つまり、妖怪退治を生業としていたときの妹紅は炎の妖術を得ようと努力し、知ってか知らずかそれに対して適性があったということなのだろう。

 

「最後に、魔術と妖術の決定的違いがある。それは過程の有無。例えるなら、魔術は『火打石と燃やすものを準備して焚き火を作る』。妖術は『問答無用で炎を作る』。同じ炎を出すでも違うのよ」

「その例えだと、魔法陣は油ってところでしょうか?」

「そうかもしれないわね」

 

納得した。…したのだけど、引っ掛かるところもある。わたしがどうしても出来なかったこと。わたし自身の複製。それを、自分自身を形として見る程度の発想の転換で出来てしまうだろうか。実際出来たのだからそれでもいいのだけど、何か他にある気がする。気のせいかもしれないが。

 

「…ふぅ。
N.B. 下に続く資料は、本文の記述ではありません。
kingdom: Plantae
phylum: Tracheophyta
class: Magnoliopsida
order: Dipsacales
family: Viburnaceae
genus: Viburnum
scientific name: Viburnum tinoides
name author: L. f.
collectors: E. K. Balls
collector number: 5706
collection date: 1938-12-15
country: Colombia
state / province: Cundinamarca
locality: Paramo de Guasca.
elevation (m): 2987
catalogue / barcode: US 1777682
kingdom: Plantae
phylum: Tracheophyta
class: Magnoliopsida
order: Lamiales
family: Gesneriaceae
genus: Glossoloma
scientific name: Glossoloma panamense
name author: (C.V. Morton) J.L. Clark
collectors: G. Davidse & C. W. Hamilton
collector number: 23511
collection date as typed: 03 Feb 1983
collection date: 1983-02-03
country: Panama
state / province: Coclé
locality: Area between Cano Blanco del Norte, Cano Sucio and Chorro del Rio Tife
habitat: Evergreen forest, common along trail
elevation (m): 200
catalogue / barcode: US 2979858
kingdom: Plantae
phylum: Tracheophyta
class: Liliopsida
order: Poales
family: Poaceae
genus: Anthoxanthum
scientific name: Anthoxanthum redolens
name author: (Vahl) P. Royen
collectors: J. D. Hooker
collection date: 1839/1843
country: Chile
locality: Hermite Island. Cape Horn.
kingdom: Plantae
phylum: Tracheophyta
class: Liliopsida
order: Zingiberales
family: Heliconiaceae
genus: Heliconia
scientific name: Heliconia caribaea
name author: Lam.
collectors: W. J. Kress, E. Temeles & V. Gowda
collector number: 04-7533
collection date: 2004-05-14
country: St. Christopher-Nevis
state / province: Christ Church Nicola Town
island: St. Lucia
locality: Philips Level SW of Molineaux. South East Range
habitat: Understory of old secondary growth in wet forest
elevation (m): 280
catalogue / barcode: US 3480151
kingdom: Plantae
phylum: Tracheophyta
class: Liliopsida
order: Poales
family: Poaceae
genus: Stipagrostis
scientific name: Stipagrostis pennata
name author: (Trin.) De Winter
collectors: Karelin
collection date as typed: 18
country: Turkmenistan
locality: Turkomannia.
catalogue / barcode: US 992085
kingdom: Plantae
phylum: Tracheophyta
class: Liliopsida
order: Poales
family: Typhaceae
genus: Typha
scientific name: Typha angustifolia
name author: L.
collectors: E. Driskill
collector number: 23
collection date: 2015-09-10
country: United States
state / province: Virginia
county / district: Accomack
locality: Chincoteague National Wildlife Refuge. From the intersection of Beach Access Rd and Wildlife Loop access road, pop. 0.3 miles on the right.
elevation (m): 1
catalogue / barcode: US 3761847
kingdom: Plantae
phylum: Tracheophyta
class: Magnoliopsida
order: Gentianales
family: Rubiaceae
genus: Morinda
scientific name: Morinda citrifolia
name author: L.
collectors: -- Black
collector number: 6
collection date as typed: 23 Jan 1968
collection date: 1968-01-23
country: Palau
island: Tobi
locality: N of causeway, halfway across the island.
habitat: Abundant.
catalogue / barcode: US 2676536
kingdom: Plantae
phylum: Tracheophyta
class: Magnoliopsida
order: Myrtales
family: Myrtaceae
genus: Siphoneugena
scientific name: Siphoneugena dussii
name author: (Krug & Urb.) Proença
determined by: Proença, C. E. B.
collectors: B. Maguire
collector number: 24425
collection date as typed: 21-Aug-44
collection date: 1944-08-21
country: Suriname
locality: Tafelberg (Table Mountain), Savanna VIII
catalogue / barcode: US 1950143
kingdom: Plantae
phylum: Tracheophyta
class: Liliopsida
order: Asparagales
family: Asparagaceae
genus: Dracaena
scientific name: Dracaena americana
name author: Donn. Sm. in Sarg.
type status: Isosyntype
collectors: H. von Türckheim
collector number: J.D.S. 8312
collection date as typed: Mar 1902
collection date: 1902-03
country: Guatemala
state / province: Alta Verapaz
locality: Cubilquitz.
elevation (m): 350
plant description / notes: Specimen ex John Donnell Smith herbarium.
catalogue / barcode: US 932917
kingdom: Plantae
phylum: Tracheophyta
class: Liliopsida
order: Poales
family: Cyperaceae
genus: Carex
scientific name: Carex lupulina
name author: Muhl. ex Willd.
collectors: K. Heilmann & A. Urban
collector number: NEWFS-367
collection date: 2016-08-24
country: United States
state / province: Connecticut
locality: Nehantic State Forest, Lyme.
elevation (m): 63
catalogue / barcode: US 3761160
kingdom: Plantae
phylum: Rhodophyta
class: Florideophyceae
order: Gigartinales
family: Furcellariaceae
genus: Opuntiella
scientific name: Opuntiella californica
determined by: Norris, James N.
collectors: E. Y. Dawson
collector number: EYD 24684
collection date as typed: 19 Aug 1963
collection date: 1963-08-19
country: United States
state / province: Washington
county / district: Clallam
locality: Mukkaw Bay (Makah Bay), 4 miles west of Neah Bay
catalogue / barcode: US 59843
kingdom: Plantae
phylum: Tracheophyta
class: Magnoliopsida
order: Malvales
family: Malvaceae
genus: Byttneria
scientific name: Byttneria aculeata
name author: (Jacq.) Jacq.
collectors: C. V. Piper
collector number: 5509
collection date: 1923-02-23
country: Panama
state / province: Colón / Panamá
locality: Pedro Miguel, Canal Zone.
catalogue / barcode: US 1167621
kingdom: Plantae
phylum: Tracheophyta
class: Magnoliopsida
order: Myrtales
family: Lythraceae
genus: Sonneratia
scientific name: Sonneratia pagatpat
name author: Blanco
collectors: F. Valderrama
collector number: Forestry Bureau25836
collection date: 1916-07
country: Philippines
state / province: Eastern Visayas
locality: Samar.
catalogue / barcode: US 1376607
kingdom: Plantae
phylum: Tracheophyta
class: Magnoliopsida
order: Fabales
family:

長くなっちゃったかしら?」

「いえ、全く。よく分かりましたよ。ありがとうございます」

 

まあ、そんなことを気にする必要はないか。ちょっと考えて理由が出て来ないなら、それは後回しにしたほうがいい。そのまま考え続けても出て来ないことのほうが圧倒的に多いから。

 

「こうして分かりやすく教えてくれたんですから、お礼と言っては何ですが、何かわたしに出来ることはないですか?」

「そんなこと気にしなくてもいいのに…。けど、助かるわ。これから魔法陣を作るのだけど、それを十七個複製してほしい」

「それはいいですが、十七個ですか?これはまた随分と微妙な数ですね…」

 

キリよく二十個でいいんじゃないかな?

 

「そうね。けど、この数が一番いいと思ってる。だからいいのよ」

 

そう言うとどこからか金属を取り出し、大量に散らばっている紙の中から一枚を抜き取った。

 

「準備が整うまでは休んでいて構わないわ。好きな本でも読んで待ってなさい」

「好きな本ですか…。何かいいのあるかなぁ」

 

そう言われても、すぐには思い付かない。ま、本棚を回っていれば何かいい本に巡り合えるでしょう。